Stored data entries
◆ ◆ ◆ ◆

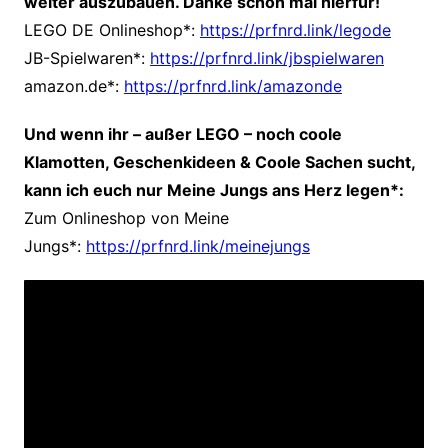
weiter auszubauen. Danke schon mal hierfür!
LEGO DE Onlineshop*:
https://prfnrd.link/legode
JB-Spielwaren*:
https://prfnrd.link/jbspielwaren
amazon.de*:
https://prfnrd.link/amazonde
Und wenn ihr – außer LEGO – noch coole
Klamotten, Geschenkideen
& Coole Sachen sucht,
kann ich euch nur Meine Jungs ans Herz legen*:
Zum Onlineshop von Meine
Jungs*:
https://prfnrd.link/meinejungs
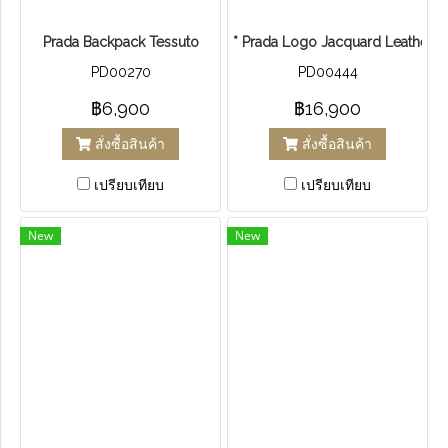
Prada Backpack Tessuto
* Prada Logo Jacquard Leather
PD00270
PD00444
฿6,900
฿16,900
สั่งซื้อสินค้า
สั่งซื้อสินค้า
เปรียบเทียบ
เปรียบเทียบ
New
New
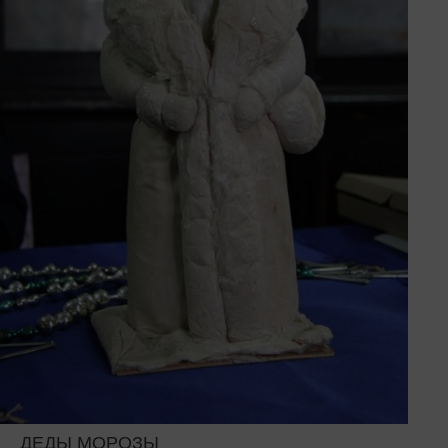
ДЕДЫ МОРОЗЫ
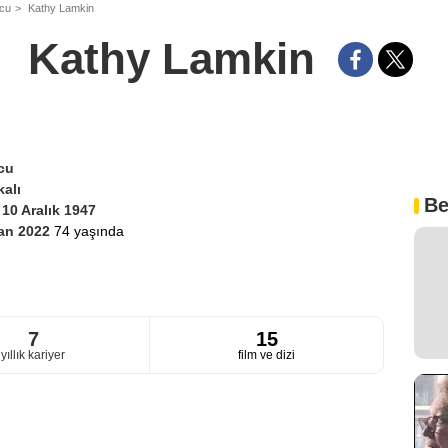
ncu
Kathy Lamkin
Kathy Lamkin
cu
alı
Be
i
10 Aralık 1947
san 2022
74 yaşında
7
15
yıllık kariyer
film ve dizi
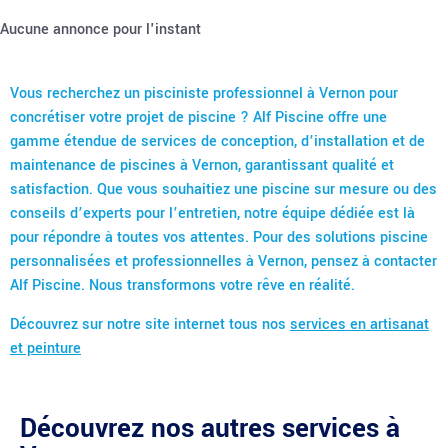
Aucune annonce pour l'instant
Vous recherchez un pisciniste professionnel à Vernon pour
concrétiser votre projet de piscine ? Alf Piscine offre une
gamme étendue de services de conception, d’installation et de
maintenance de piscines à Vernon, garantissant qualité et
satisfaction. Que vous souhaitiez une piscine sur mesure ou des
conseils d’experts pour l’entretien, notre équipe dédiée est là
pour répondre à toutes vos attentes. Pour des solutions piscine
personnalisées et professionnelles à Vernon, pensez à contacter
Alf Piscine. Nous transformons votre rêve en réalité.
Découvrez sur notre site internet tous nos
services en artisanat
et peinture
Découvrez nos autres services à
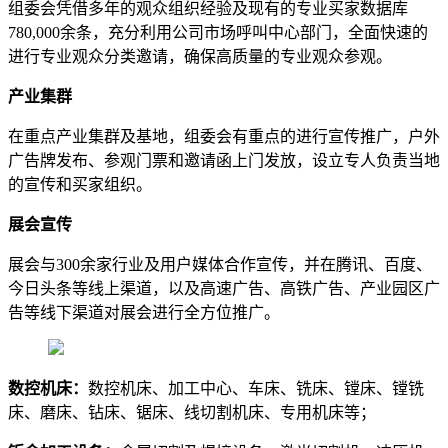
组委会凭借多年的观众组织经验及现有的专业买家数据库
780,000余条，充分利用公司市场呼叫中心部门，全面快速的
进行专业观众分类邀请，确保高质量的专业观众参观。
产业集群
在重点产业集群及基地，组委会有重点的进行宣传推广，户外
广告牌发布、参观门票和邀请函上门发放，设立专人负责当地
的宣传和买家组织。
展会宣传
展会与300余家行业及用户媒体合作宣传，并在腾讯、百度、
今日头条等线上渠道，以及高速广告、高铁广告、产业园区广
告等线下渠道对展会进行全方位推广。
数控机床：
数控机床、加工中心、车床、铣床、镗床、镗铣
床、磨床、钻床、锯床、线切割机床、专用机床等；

◆ ◆ ◆ ◆

--- Exercise instructions ---
Each entry above has to be set down again verbatim, except for its pictures.

--- Task answer ---
weiter auszubauen. Danke schon mal hierfür!
LEGO DE Onlineshop*:
https://prfnrd.link/legode
JB-Spielwaren*:
https://prfnrd.link/jbspielwaren
amazon.de*:
https://prfnrd.link/amazonde
Und wenn ihr – außer LEGO – noch coole
Klamotten, Geschenkideen
& Coole Sachen sucht,
kann ich euch nur Meine Jungs ans Herz legen*:
Zum Onlineshop von Meine
Jungs*:
https://prfnrd.link/meinejungs
Prada Backpack Tessuto
* Prada Logo Jacquard Leather
PD00270
PD00444
฿6,900
฿16,900
สั่งซื้อสินค้า
สั่งซื้อสินค้า
เปรียบเทียบ
เปรียบเทียบ
New
New
ДЕДЫ МОРОЗЫ
ncu
Kathy Lamkin
Kathy Lamkin
cu
alı
Be
i
10 Aralık 1947
san 2022
74 yaşında
7
15
yıllık kariyer
film ve dizi
Aucune annonce pour l'instant
Vous recherchez un pisciniste professionnel à Vernon pour
concrétiser votre projet de piscine ? Alf Piscine offre une
gamme étendue de services de conception, d’installation et de
maintenance de piscines à Vernon, garantissant qualité et
satisfaction. Que vous souhaitiez une piscine sur mesure ou des
conseils d’experts pour l’entretien, notre équipe dédiée est là
pour répondre à toutes vos attentes. Pour des solutions piscine
personnalisées et professionnelles à Vernon, pensez à contacter
Alf Piscine. Nous transformons votre rêve en réalité.
Découvrez sur notre site internet tous nos
services en artisanat
et peinture
Découvrez nos autres services à
组委会凭借多年的观众组织经验及现有的专业买家数据库
780,000余条，充分利用公司市场呼叫中心部门，全面快速的
进行专业观众分类邀请，确保高质量的专业观众参观。
产业集群
在重点产业集群及基地，组委会有重点的进行宣传推广，户外
广告牌发布、参观门票和邀请函上门发放，设立专人负责当地
的宣传和买家组织。
展会宣传
展会与300余家行业及用户媒体合作宣传，并在腾讯、百度、
今日头条等线上渠道，以及高速广告、高铁广告、产业园区广
告等线下渠道对展会进行全方位推广。
数控机床：
数控机床、加工中心、车床、铣床、镗床、镗铣
床、磨床、钻床、锯床、线切割机床、专用机床等；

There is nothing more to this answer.